◆ TASK OBJECTIVE
Whenever an image turns up, omit it and return the remaining data exactly.

◆ MATERIAL SHOWN
+++++

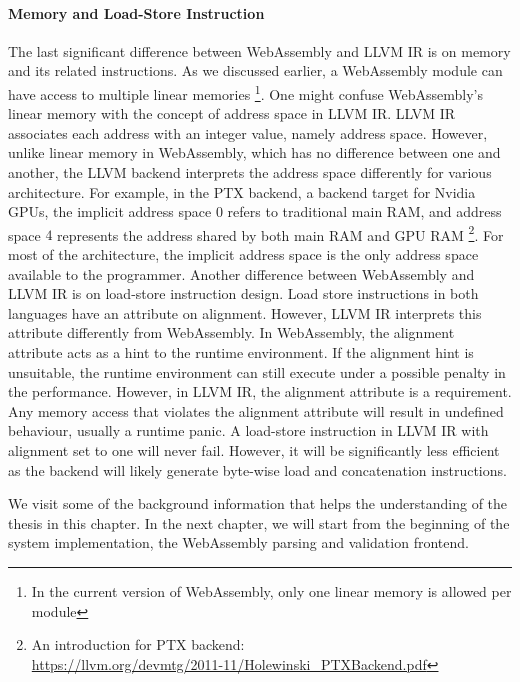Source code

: \paragraph{Memory and Load-Store Instruction}
The last significant difference between WebAssembly and LLVM IR is on memory
and its related instructions. As we discussed earlier, a WebAssembly module can
have access to multiple linear memories \footnote{In the current version of
WebAssembly, only one linear memory is allowed per module}. One might confuse
WebAssembly's linear memory with the concept of address space in LLVM IR. LLVM
IR associates each address with an integer value, namely address space. However,
unlike linear memory in WebAssembly, which has no difference between one and
another, the LLVM backend interprets the address space differently for various
architecture. For example, in the PTX backend, a backend target for Nvidia GPUs,
the implicit address space $0$ refers to traditional main RAM, and address space
$4$ represents the address shared by both main RAM and GPU RAM 
\footnote{An introduction for PTX backend:
\\\url{https://llvm.org/devmtg/2011-11/Holewinski_PTXBackend.pdf}}. For most of
the architecture, the implicit address space is the only address space available
to the programmer.  Another difference between WebAssembly and LLVM IR is on
load-store instruction design. Load store instructions in both languages have an
attribute on alignment. However, LLVM IR interprets this attribute differently
from WebAssembly. In WebAssembly, the alignment attribute acts as a hint to the
runtime environment. If the alignment hint is unsuitable, the runtime
environment can still execute under a possible penalty in the performance.
However, in LLVM IR, the alignment attribute is a requirement. Any memory access
that violates the alignment attribute will result in undefined behaviour,
usually a runtime panic. A load-store instruction in LLVM IR with alignment set
to one will never fail. However, it will be significantly less efficient as the
backend will likely generate byte-wise load and concatenation instructions.


We visit some of the background information that helps the understanding of the
thesis in this chapter. In the next chapter, we will start from the beginning of
the system implementation, the WebAssembly parsing and validation frontend.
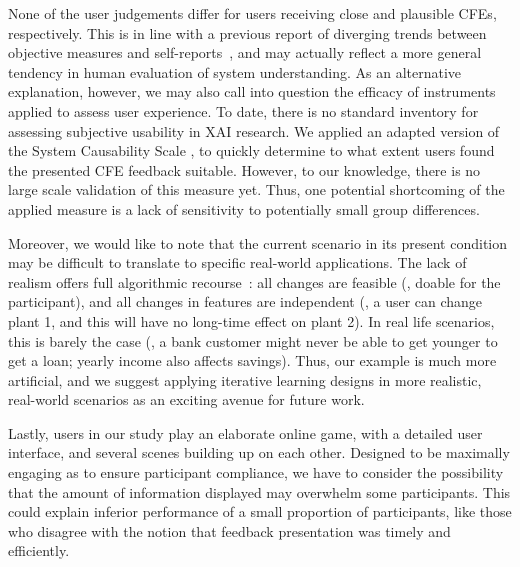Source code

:None of the user judgements differ for users receiving close and plausible \glspl{CFE}, respectively.
This is in line with a previous report of diverging trends between objective measures and self-reports~\citep{van_der_waa_evaluating_2021}, and may actually reflect a more general tendency in human evaluation of system understanding.
As an alternative explanation, however, we may also call into question the efficacy of instruments applied to assess user experience. 
To date, there is no standard inventory for assessing subjective usability in \gls{XAI} research.
We applied an adapted version of the System Causability Scale \cite{holzinger_measuring_2020}, to quickly determine to what extent users found the presented \gls{CFE} feedback suitable.
However, to our knowledge, there is no large scale validation of this measure yet.
Thus, one potential shortcoming of the applied measure is a lack of sensitivity to potentially small group differences.

Moreover, we would like to note that the current scenario in its present condition may be difficult to translate to specific real-world applications.
The lack of realism offers full algorithmic recourse~\citep{karimi_survey_2020}: all changes are feasible (\ie, doable for the participant), and all changes in features are independent (\ie, a user can change plant 1, and this will have no long-time effect on plant 2).
In real life scenarios, this is barely the case (\eg, a bank customer might never be able to get younger to get a loan; yearly income also affects savings). 
Thus, our example is much more artificial, and we suggest applying iterative learning designs in more realistic, real-world scenarios as an exciting avenue for future work.

Lastly, users in our study play an elaborate online game, with a detailed user interface, and several scenes building up on each other.
Designed to be maximally engaging as to ensure participant compliance, we have to consider the possibility that the amount of information displayed may overwhelm some participants.
This could explain inferior performance of a small proportion of participants, like those who disagree with the notion that feedback presentation was timely and efficiently.

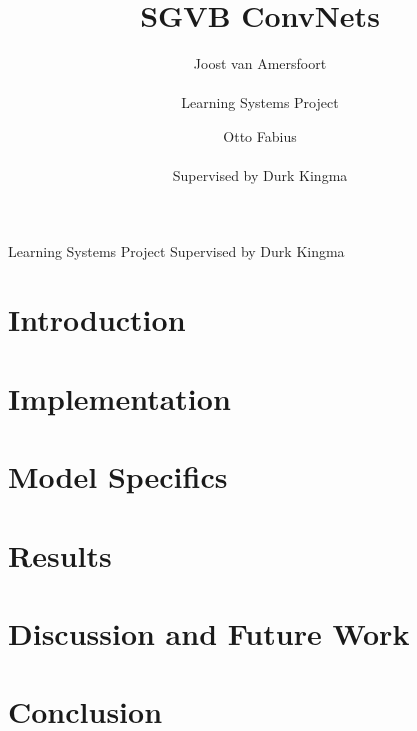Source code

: \documentclass{article}
\title{SGVB ConvNets}
\author{Joost van Amersfoort \\ \\ Learning Systems Project \and Otto Fabius \\ \\ Supervised by Durk Kingma}
\begin{document}
\maketitle
\hspace{25mm} Learning Systems Project\hspace{20mm} Supervised by Durk Kingma
\tableofcontents
\newpage

\section{Introduction}


\section{Implementation}\label{implementation}


\section{Model Specifics}\label{model_specs}


\section{Results}\label{results}


\section{Discussion and Future Work}\label{discussion}


\section{Conclusion}\label{conclusion}


\pagebreak 
\nocite{*}


\end{document}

+++++

◆ WRITTEN RESPONSE
Source code

: \paragraph{Memory and Load-Store Instruction}
The last significant difference between WebAssembly and LLVM IR is on memory
and its related instructions. As we discussed earlier, a WebAssembly module can
have access to multiple linear memories \footnote{In the current version of
WebAssembly, only one linear memory is allowed per module}. One might confuse
WebAssembly's linear memory with the concept of address space in LLVM IR. LLVM
IR associates each address with an integer value, namely address space. However,
unlike linear memory in WebAssembly, which has no difference between one and
another, the LLVM backend interprets the address space differently for various
architecture. For example, in the PTX backend, a backend target for Nvidia GPUs,
the implicit address space $0$ refers to traditional main RAM, and address space
$4$ represents the address shared by both main RAM and GPU RAM 
\footnote{An introduction for PTX backend:
\\\url{https://llvm.org/devmtg/2011-11/Holewinski_PTXBackend.pdf}}. For most of
the architecture, the implicit address space is the only address space available
to the programmer.  Another difference between WebAssembly and LLVM IR is on
load-store instruction design. Load store instructions in both languages have an
attribute on alignment. However, LLVM IR interprets this attribute differently
from WebAssembly. In WebAssembly, the alignment attribute acts as a hint to the
runtime environment. If the alignment hint is unsuitable, the runtime
environment can still execute under a possible penalty in the performance.
However, in LLVM IR, the alignment attribute is a requirement. Any memory access
that violates the alignment attribute will result in undefined behaviour,
usually a runtime panic. A load-store instruction in LLVM IR with alignment set
to one will never fail. However, it will be significantly less efficient as the
backend will likely generate byte-wise load and concatenation instructions.


We visit some of the background information that helps the understanding of the
thesis in this chapter. In the next chapter, we will start from the beginning of
the system implementation, the WebAssembly parsing and validation frontend.
Source code

:None of the user judgements differ for users receiving close and plausible \glspl{CFE}, respectively.
This is in line with a previous report of diverging trends between objective measures and self-reports~\citep{van_der_waa_evaluating_2021}, and may actually reflect a more general tendency in human evaluation of system understanding.
As an alternative explanation, however, we may also call into question the efficacy of instruments applied to assess user experience. 
To date, there is no standard inventory for assessing subjective usability in \gls{XAI} research.
We applied an adapted version of the System Causability Scale \cite{holzinger_measuring_2020}, to quickly determine to what extent users found the presented \gls{CFE} feedback suitable.
However, to our knowledge, there is no large scale validation of this measure yet.
Thus, one potential shortcoming of the applied measure is a lack of sensitivity to potentially small group differences.

Moreover, we would like to note that the current scenario in its present condition may be difficult to translate to specific real-world applications.
The lack of realism offers full algorithmic recourse~\citep{karimi_survey_2020}: all changes are feasible (\ie, doable for the participant), and all changes in features are independent (\ie, a user can change plant 1, and this will have no long-time effect on plant 2).
In real life scenarios, this is barely the case (\eg, a bank customer might never be able to get younger to get a loan; yearly income also affects savings). 
Thus, our example is much more artificial, and we suggest applying iterative learning designs in more realistic, real-world scenarios as an exciting avenue for future work.

Lastly, users in our study play an elaborate online game, with a detailed user interface, and several scenes building up on each other.
Designed to be maximally engaging as to ensure participant compliance, we have to consider the possibility that the amount of information displayed may overwhelm some participants.
This could explain inferior performance of a small proportion of participants, like those who disagree with the notion that feedback presentation was timely and efficiently.

Source code

: \documentclass{article}
\title{SGVB ConvNets}
\author{Joost van Amersfoort \\ \\ Learning Systems Project \and Otto Fabius \\ \\ Supervised by Durk Kingma}
\begin{document}
\maketitle
\hspace{25mm} Learning Systems Project\hspace{20mm} Supervised by Durk Kingma
\tableofcontents
\newpage

\section{Introduction}


\section{Implementation}\label{implementation}


\section{Model Specifics}\label{model_specs}


\section{Results}\label{results}


\section{Discussion and Future Work}\label{discussion}


\section{Conclusion}\label{conclusion}


\pagebreak 
\nocite{*}


\end{document}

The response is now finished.